自分が、誰かと時を過ごした最後の場所である。
優しい家族だった。
その優しさが、痛みを伴うくらいに。
初め、子供のない彼らは『身寄りのない可哀想な子』を諸手を上げて歓迎した。
けれど次第に気遣いが負担となり、軋轢が生まれた。
『本家とはそれほど懇意でもなかったのに、どうして受け入れなどしたのか』と話し合う者の声は、同じ家屋内に居れば例え壁を隔てていても確かな悪意として伝わってくるものなのだ。

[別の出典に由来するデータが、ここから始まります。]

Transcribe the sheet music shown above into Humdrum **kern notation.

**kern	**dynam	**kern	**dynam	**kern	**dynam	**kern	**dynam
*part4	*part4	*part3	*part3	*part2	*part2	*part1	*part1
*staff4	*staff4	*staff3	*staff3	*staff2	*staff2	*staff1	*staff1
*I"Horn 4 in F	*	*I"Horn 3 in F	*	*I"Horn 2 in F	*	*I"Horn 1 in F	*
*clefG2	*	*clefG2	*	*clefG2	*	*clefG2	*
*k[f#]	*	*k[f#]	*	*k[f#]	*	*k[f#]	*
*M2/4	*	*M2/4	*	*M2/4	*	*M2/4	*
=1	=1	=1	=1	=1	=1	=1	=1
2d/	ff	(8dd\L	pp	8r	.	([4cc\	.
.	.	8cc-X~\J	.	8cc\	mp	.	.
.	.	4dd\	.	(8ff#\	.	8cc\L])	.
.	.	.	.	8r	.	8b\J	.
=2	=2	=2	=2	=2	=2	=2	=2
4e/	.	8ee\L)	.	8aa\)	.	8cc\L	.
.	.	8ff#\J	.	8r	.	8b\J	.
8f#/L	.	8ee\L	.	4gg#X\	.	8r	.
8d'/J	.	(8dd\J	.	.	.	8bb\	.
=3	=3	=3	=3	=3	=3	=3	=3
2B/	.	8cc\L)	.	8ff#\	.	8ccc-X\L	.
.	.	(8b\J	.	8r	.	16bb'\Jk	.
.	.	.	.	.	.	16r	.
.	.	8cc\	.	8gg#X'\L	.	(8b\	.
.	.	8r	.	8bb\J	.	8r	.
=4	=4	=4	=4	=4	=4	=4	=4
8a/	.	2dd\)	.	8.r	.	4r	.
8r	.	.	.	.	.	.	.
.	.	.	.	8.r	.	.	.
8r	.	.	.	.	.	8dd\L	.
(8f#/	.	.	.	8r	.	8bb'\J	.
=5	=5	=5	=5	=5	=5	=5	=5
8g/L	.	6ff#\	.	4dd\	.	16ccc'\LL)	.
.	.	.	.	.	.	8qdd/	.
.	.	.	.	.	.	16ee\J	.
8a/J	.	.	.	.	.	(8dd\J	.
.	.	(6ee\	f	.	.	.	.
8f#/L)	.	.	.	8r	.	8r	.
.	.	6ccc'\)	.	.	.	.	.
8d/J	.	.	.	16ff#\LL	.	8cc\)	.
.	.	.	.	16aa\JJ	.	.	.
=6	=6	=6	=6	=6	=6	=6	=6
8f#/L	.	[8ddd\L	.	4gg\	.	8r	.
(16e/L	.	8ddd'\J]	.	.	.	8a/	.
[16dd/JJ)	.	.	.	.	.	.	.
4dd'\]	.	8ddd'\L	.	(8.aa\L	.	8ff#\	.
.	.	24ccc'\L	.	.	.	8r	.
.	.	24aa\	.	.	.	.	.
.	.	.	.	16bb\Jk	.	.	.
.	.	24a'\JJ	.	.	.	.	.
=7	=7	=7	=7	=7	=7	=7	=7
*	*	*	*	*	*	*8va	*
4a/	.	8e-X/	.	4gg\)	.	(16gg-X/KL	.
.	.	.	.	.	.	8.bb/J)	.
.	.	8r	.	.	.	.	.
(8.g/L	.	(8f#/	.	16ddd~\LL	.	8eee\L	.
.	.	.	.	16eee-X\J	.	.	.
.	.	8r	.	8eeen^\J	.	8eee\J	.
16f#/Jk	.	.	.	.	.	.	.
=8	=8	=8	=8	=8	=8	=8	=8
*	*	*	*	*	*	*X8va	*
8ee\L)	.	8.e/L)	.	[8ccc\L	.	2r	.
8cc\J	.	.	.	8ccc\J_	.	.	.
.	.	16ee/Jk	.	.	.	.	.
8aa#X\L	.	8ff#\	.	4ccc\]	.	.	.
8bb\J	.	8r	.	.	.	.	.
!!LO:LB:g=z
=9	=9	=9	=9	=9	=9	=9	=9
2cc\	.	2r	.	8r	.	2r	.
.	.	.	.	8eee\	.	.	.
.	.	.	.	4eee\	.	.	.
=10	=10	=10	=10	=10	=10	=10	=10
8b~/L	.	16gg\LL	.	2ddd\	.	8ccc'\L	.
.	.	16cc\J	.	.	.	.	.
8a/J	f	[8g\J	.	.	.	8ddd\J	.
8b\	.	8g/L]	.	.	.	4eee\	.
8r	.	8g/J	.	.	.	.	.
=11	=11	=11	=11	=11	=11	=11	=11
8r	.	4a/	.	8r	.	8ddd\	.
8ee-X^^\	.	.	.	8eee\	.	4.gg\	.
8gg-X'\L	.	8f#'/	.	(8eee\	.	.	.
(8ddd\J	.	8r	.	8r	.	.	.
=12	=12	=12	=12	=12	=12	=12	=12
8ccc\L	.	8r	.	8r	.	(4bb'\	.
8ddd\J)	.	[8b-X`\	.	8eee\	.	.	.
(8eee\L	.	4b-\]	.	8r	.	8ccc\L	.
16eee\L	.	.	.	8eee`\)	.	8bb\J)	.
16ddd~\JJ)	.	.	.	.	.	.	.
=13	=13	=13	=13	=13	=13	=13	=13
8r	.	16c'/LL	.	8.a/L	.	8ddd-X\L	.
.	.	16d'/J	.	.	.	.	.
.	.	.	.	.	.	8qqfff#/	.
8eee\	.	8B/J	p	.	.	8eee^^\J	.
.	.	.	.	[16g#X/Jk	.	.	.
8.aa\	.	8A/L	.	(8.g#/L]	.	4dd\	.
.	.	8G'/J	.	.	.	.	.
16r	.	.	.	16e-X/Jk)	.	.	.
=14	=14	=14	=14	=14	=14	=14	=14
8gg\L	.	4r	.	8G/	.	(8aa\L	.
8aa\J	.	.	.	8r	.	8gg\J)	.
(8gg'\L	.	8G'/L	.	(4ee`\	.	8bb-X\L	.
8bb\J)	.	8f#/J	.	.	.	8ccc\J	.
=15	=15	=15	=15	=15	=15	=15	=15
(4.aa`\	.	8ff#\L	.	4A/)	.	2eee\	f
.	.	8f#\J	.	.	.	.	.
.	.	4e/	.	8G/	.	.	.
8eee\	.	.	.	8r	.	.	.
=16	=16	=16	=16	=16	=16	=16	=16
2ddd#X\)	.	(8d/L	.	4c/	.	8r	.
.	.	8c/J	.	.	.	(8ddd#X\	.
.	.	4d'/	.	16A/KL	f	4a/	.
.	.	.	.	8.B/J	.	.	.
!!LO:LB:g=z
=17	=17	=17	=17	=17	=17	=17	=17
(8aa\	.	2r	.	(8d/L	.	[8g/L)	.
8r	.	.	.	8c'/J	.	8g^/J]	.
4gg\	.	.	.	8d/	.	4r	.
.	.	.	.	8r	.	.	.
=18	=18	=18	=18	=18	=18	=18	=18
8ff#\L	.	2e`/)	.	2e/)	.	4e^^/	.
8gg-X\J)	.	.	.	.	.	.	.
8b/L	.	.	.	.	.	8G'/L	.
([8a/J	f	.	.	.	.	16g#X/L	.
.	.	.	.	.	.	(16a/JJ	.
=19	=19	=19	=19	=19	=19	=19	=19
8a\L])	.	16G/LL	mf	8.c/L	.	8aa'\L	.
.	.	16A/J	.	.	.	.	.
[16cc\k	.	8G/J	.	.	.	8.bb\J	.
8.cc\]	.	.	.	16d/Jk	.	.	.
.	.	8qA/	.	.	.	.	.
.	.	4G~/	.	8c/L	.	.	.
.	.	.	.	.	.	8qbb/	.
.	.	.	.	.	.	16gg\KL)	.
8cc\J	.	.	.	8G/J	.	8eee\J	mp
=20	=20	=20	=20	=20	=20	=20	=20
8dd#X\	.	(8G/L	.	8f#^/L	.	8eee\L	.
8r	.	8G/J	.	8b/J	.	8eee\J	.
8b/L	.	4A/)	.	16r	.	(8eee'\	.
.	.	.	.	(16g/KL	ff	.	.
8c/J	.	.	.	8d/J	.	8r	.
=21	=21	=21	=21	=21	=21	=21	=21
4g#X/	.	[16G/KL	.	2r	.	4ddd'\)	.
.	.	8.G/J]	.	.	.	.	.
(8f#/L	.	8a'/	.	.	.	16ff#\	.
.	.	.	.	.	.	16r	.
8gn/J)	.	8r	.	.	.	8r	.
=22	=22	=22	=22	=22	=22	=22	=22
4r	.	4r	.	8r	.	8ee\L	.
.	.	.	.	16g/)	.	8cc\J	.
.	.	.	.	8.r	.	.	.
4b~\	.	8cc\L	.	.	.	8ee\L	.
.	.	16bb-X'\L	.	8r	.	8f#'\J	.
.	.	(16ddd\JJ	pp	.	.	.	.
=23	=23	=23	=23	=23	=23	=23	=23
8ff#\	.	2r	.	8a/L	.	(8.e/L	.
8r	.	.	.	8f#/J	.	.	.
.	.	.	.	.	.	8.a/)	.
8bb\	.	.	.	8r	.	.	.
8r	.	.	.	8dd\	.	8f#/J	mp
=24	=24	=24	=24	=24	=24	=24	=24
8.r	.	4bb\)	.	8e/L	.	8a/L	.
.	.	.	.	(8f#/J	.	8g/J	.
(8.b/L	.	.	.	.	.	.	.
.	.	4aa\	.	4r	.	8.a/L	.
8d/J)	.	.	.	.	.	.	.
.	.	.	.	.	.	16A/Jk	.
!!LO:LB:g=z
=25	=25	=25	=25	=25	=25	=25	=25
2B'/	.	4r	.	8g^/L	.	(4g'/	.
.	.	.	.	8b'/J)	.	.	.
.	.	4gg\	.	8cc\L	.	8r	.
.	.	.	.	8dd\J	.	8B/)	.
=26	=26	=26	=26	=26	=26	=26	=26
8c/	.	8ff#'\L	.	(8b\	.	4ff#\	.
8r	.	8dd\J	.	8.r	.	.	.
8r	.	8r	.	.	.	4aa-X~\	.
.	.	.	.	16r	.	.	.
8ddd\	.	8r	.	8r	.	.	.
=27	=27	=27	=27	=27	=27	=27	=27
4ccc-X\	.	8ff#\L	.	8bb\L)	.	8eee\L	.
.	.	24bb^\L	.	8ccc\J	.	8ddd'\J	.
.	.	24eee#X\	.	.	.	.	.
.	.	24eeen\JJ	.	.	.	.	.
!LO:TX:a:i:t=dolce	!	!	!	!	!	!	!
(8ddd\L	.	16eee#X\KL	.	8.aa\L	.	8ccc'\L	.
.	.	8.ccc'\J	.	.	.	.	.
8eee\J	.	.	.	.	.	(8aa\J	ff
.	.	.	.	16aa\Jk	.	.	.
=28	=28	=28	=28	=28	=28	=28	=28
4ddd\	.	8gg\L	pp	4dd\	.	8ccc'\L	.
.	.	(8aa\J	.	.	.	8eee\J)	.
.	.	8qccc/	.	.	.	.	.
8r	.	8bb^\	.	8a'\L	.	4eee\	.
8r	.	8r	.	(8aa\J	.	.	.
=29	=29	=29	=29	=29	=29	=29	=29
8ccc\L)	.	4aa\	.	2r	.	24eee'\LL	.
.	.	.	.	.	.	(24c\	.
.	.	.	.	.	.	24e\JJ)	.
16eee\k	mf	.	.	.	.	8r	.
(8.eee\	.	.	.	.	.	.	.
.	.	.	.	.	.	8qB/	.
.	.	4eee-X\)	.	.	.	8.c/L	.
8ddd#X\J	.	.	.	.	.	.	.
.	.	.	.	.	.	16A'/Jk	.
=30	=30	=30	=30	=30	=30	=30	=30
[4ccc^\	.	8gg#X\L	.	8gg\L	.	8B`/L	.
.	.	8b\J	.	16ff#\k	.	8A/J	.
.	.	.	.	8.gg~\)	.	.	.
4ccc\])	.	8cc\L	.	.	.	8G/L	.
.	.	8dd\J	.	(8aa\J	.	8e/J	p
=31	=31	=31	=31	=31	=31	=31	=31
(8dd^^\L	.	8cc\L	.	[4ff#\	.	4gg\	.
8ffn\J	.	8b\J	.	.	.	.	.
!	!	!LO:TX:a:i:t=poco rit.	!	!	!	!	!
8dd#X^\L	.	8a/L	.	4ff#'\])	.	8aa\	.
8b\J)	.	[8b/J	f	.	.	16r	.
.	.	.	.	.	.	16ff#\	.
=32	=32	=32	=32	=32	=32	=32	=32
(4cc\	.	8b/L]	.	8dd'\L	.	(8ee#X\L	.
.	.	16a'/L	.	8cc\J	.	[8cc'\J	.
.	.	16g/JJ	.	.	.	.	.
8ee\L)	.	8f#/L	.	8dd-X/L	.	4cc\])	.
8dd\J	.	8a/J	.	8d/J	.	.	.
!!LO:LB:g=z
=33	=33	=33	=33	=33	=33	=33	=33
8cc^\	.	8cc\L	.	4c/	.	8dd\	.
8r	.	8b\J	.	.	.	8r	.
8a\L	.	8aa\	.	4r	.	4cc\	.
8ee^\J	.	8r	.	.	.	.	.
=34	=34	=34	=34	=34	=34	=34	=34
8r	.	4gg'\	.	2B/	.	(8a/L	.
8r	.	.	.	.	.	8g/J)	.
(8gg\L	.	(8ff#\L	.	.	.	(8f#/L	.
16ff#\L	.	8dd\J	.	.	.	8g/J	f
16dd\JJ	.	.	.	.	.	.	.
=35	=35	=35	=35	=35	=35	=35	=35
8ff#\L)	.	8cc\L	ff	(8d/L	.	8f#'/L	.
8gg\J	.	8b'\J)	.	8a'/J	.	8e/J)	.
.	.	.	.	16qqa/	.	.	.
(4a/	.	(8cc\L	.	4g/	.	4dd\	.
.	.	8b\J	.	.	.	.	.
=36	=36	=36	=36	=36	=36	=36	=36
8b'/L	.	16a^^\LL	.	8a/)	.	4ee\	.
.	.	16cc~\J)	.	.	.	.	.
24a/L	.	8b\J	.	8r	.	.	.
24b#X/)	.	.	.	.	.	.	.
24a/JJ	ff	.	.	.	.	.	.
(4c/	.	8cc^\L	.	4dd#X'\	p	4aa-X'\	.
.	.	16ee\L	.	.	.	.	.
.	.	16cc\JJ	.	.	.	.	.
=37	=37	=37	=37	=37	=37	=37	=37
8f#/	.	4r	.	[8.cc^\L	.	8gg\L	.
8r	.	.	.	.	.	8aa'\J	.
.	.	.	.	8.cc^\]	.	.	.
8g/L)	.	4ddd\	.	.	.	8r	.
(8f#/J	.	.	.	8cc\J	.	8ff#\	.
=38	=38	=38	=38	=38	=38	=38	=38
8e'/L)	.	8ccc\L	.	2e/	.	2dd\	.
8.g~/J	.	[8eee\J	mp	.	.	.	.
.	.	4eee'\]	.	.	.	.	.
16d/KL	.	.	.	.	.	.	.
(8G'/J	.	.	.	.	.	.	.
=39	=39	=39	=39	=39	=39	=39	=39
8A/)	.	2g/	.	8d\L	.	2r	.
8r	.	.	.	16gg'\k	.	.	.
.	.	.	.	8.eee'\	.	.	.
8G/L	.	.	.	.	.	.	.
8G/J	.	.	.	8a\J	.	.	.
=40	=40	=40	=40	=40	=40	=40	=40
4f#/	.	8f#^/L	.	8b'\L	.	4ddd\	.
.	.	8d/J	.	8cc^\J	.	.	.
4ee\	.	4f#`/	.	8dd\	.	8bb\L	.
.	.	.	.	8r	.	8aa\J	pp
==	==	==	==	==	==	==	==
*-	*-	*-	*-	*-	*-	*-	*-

そんな事を言うものではない、あの子は可哀相なのだから、と窘める叔父の声を聞いた時…自分の中で『なにか』が弾ける音がした。
『本家への妬み』
『悪意』
『同情』
別に、同情を買いたくてここに来た訳ではなかったのに、悪意を宛がわれるなんて心外だった。
招かれたから、ここに居るそれだけだ。
出て行けというのならば、言われるまでもなく去るまでのこと。
悪意を向けるくらいならば、初めから引き取るなどと軽々しく言わなければよかったのに。
言葉に出したくとも無理やりに押し込めて、それでも収まりきれていない悪意が絡み付いては霧散していくばかり。
あからさまな気遣いと、取り繕う気配を肌で感じるのが酷く億劫で。
流れるまま過ぎてゆく生温い日常に終止符を穿つべく、去年の冬の夜、天音は独りを選んだ。
自活するつもりで貯めていた資金も、充分に貯まっていた。
叔父一家も、厄介者が自分から去ってくれてさぞ溜飲が下がったことだろう。
それを裏付けるように、誰にも告げず家を去っても誰からの便りもなく、それきりだった。
――――どうせ自分は、どこに行っても邪魔者。
でも、それが正しいのだ。
特に、寂しい訳ではない。
母親がいなくなってから、いつだって自分は独りだったから。